Compliance is not easy.

The difficulties in complying are illustrated by just a sampling of the forty-six Q’s & A’s  OFAC has felt impelled to issue to explain what the sanctions mean and how they are to be applied.

Q 370:  “What do the prohibitions in Directives 1 and 2 mean?  Are they  blocking actions?”

Q 371:  “What does OFAC interpret to be debt and equity …?”

Q 372:  “Do Directives 1, 2, and 3 prohibit U.S. persons from entering into  derivatives contracts linked to new debt or new equity issued by the entities  subject to the Directives?”

Q 393:  “Does OFAC consider counterparty credit risk associated with  derivatives transactions that are authorized pursuant to General License 1A to  Executive Order 13662 to constitute new debt?”

Q 405:  “Does the prohibition on ‘otherwise dealing in new debt’ of longer  than 30 days maturity (for persons subject to Directives 1 and 3) or 90 days  (for persons subject to Directive 2) of SSI [Sectoral Sanctions Identification  List] entities, their property, or their interests in property prohibit dealing in  debt with maturity that exceeds the applicable authorized tenor in which the  SSI entity is not directly or indirectly the borrower?”

Q 411:  “What does the prohibition contained in Directive 3 under Executive  Order 13662 mean?  What is the scope of prohibited services?”

Q 413:  “For purposes of Directive 4, how does OFAC define ‘deepwater’  projects that have the potential to produce oil?”

Q 414:  “Does Directive 4 apply to projects that have the potential to produce  gas?”

The difficulties of compliance are compounded by the Commerce Department’s action in  adding some but not all the companies on OFAC’s SDN or SSI lists to the Commerce  Department’s Entity List, subjecting them to prohibitions under the Export Administration  Regulations that are far from uniform and prohibiting a number of previously permitted  exports or reexports to Russian military entities.  

Compliance is compounded still further by the EU’s sanctions relating to Russia because they  deal with many of the same kinds of transactions as the U.S. targets but in ways that are far  from identical to the way those transactions are treated under U.S. law.
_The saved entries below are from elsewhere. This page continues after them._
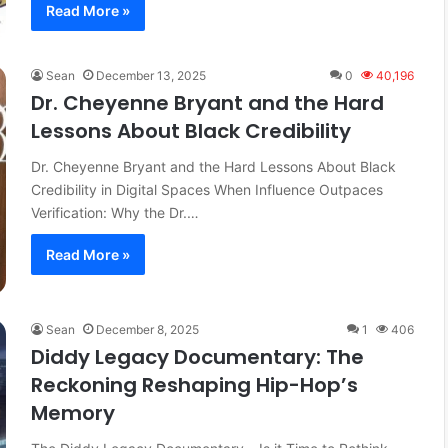
Read More »
Sean
December 13, 2025
0
40,196
Dr. Cheyenne Bryant and the Hard
Lessons About Black Credibility
Dr. Cheyenne Bryant and the Hard Lessons About Black
Credibility in Digital Spaces When Influence Outpaces
Verification: Why the Dr.…
Read More »
Sean
December 8, 2025
1
406
Diddy Legacy Documentary: The
Reckoning Reshaping Hip-Hop’s
Memory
Needless to say, the  sanctions other countries have issued are by no means parallel either.

For years, many in the economic sanctions bar have criticized OFAC for creating sanctions  like those against Cuba, Iran and Sudan that fail to differentiate among the pressure points  that might actually be effective in producing a desired result.  In the case of the Russian  sanctions, however, differentiation is the woof and warp of the sanctions fabric, and two  agencies, OFAC and Commerce, are among the tailors but not necessarily working from the  same pattern.  If experience is any guide, those who run afoul of the sanctions are likely to  find themselves in the cross-hairs of competing enforcement initiatives.

The Russian sanctions perfectly illustrate the adage about being careful what you wish for.   For those subject to U.S. and EU sanctions and the sanctions issued by others, as many  multinationals are, the fabric requires more stitching than anyone might ever have imagined.